───── Text section

From: [personal profile] meret


Either TPTB can't make up their mind where it's set or they have really poor prop continuity. Some details identify it as NYC and some as Toronto.
https://en.wikipedia.org/wiki/Orphan_Black#Location
serrico: Screencap of a waving scarecrow from the Doctor Who ep 'Human Nature'. (dwwaves)

From: [personal profile] serrico


Heeeeeee. The things TV writers are willing to handwave for DRAMA. *g*
cathexys: dark sphinx (default icon) (Default)

From: [personal profile] cathexys


worse plan than underpants gnomes. ROTFL.
Yeah, it struck as a weird reveal, esp because there are such other huge glaring issues....
giandujakiss: (Default)

From: [personal profile] giandujakiss


I'm just trying to imagine them going to the PTO and publicly filing the design specs.
acari: painting | red butterfly on blue background with swirly ornaments (Default)

From: [personal profile] acari


Yeah, well, I love Orphan Black but stuff like that is not their strong suit. They made Beth look like an abysmally stupid cop by messing up Katja's (German clone) birth certificate in hilarious ways. If Beth actually believed Katja's story based on that, she should've been fired instantly.
king_touchy: gold crown with jewels on white background (orphan_black)

From: [personal profile] king_touchy


Knowing nothing about patent law, the reveal felt menacing to me not because I believed any company could own the clones (and issue) but it strengthened the fear that the people/organization behind the clone project were bigger/badder than thought. I look forward to discovering the motivation to creating a batch of clones.

I choose to believe this takes place in Toronto. I'm tired of New York, and it's nice for Toronto to be itself and not dressed up as someplace else. I always liked Toronto.
thirdblindmouse: The captain, wearing an upturned pitcher on his head, gazes critically into the mirror. (Default)

From: [personal profile] thirdblindmouse


I thought it undermined the finale too -- as a big dramatic reveal, it doesn't work -- but as motivation for Cosima, I sort of get it. Cut & pasted from a comment elsewhere:

I think the key to Cosima is that she's incredibly naive. She may be a very clever scientist, but she's also an enthusiastic student who thinks she's more world-savvy than she really is -- see the mess with Delphine. She's wanted to believe all along that the bad guys aren't so bad. They're intellectually exciting, they include gorgeous and clever blondes, and they might be able to cure her cough. Evidence that they really do see her as a science experiment was shocking to her in a way it wasn't to Sarah and Allison, who already believed the worst of Leekie's lot. Cosima has been in denial a long time, and if Delphine hadn't defected, maybe even if she discovered that message in her DNA, she would still be trying to come up with a way to rationalize it away. After all, as a biologist, she'll have encountered the concept of gene patenting before.

Sarah was just barely tipped over the edge to signing. When Cosima called her and told her "Don't do it", that was enough to pull her back. It's not in Sarah's nature to cooperate with controlling authority figures that way.

All will be forgiven if it turns out that the baddies don't have such a plan, currently, though there was some prior 25-year-old monetization plan that didn't work out, and now Sarah and Cosima are operating on bad 30-year-old information. Because that would be hilarious.

That's what I'm hoping for. The desire for contracts makes it clear that Leekie & co. don't expect anything written in illegal clones' gene sequences to hold up in court.

From: (Anonymous)

Orphan Black


I don't get why the patent would matter. Human cloning is illegal, right? So how could such a patent ever be enforced in a court of law? Since slavery is also illegal in any of the countries this could be set in, thus people can't be "owned," I found this plot hole kinda ruined a series I was really enjoying up to now. Then I started thinking things like, why don't Sarah and Cosima and the soccer mom all go to the media together and just blow this thing up? They'd be famous (and probably rich) and what could super-underground-baddies do at that point?

──────────

Problems to solve:
1: Answer these questions about the comment thread about Orphan Black, one answer per line:
(a) Which two cities does the first comment say some details identify as the setting?
(b) What nationality does the comment about Beth give for the clone Katja?
(c) Who called Sarah and told her "Don't do it"?
2: From the comment thread about Orphan Black, list every username that follows "From: [personal profile]".

───── Data excerpts

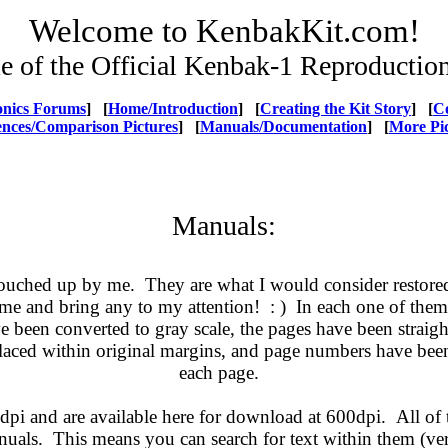
Welcome to KenbakKit.com!
 of the Official Kenbak-1 Reproduction
ronics Forums
] [
Home/Introduction
] [
Creating the Kit Story
] [
C
ences/Comparison Pictures
] [
Manuals/Documentation
] [
More Pi
Manuals:
ouched up by me. They are what I would consider restored 
 me and bring any to my attention! : ) In each one of them
ve been converted to gray scale, the pages have been straigh
placed within original margins, and page numbers have been
each page.
pi and are available here for download at 600dpi. All of 
uals. This means you can search for text within them (ve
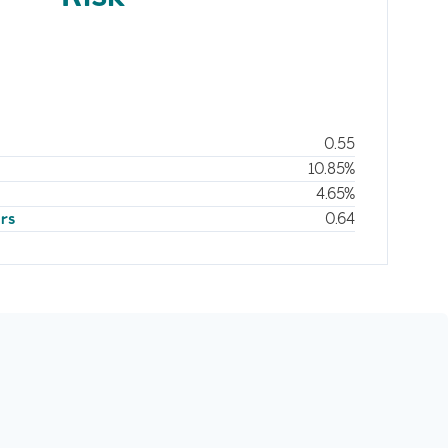
0.55
10.85%
4.65%
ars
0.64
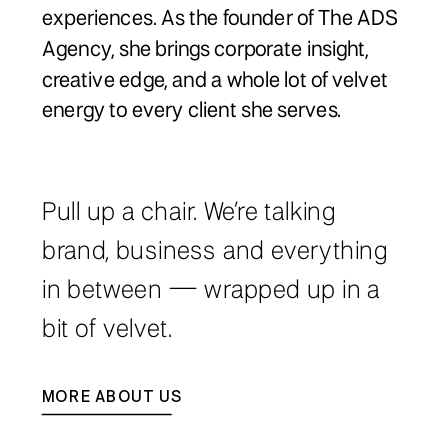
experiences. As the founder of The ADS
Agency, she brings corporate insight,
creative edge, and a whole lot of velvet
energy to every client she serves.
Pull up a chair. We’re talking
brand, business and everything
in between — wrapped up in a
bit of velvet.
MORE ABOUT US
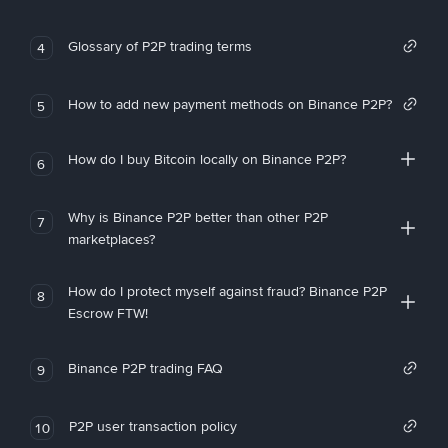
Glossary of P2P trading terms
4
How to add new payment methods on Binance P2P?
5
How do I buy Bitcoin locally on Binance P2P?
6
Why is Binance P2P better than other P2P
7
marketplaces?
How do I protect myself against fraud? Binance P2P
8
Escrow FTW!
Binance P2P trading FAQ
9
P2P user transaction policy
10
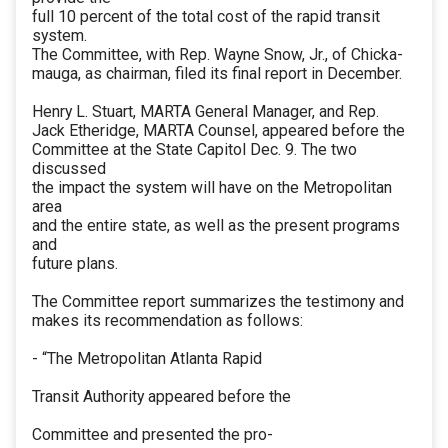
full 10 percent of the total cost of the rapid transit
system.
The Committee, with Rep. Wayne Snow, Jr., of Chicka-
mauga, as chairman, filed its final report in December.
Henry L. Stuart, MARTA General Manager, and Rep.
Jack Etheridge, MARTA Counsel, appeared before the
Committee at the State Capitol Dec. 9. The two
discussed
the impact the system will have on the Metropolitan
area
and the entire state, as well as the present programs
and
future plans.
The Committee report summarizes the testimony and
makes its recommendation as follows:
- “The Metropolitan Atlanta Rapid
Transit Authority appeared before the
Committee and presented the pro-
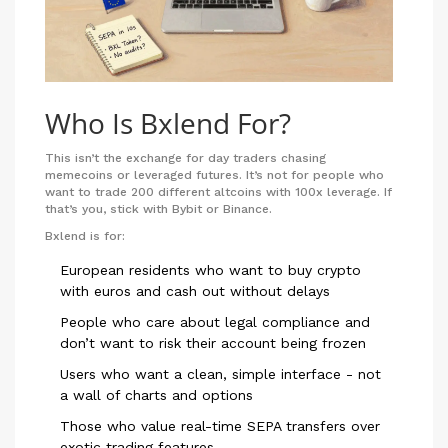
Who Is Bxlend For?
This isn’t the exchange for day traders chasing
memecoins or leveraged futures. It’s not for people who
want to trade 200 different altcoins with 100x leverage. If
that’s you, stick with Bybit or Binance.
Bxlend is for:
European residents who want to buy crypto
with euros and cash out without delays
People who care about legal compliance and
don’t want to risk their account being frozen
Users who want a clean, simple interface - not
a wall of charts and options
Those who value real-time SEPA transfers over
exotic trading features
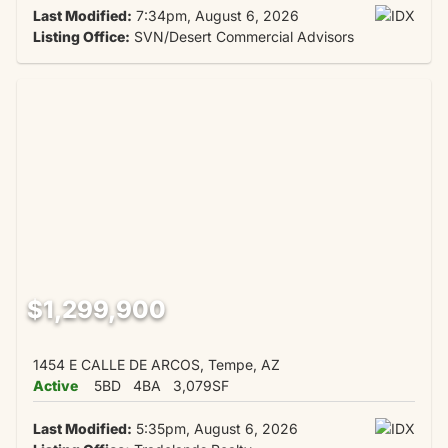
Last Modified:
7:34pm, August 6, 2026
Listing Office:
SVN/Desert Commercial Advisors
$1,299,900
1454 E CALLE DE ARCOS, Tempe, AZ
Active
5BD
4BA
3,079SF
Last Modified:
5:35pm, August 6, 2026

──────────

Exercise results:
1:
(a) NYC and Toronto
(b) German
(c) Cosima

2:
meret
serrico
cathexys
giandujakiss
acari
king_touchy
thirdblindmouse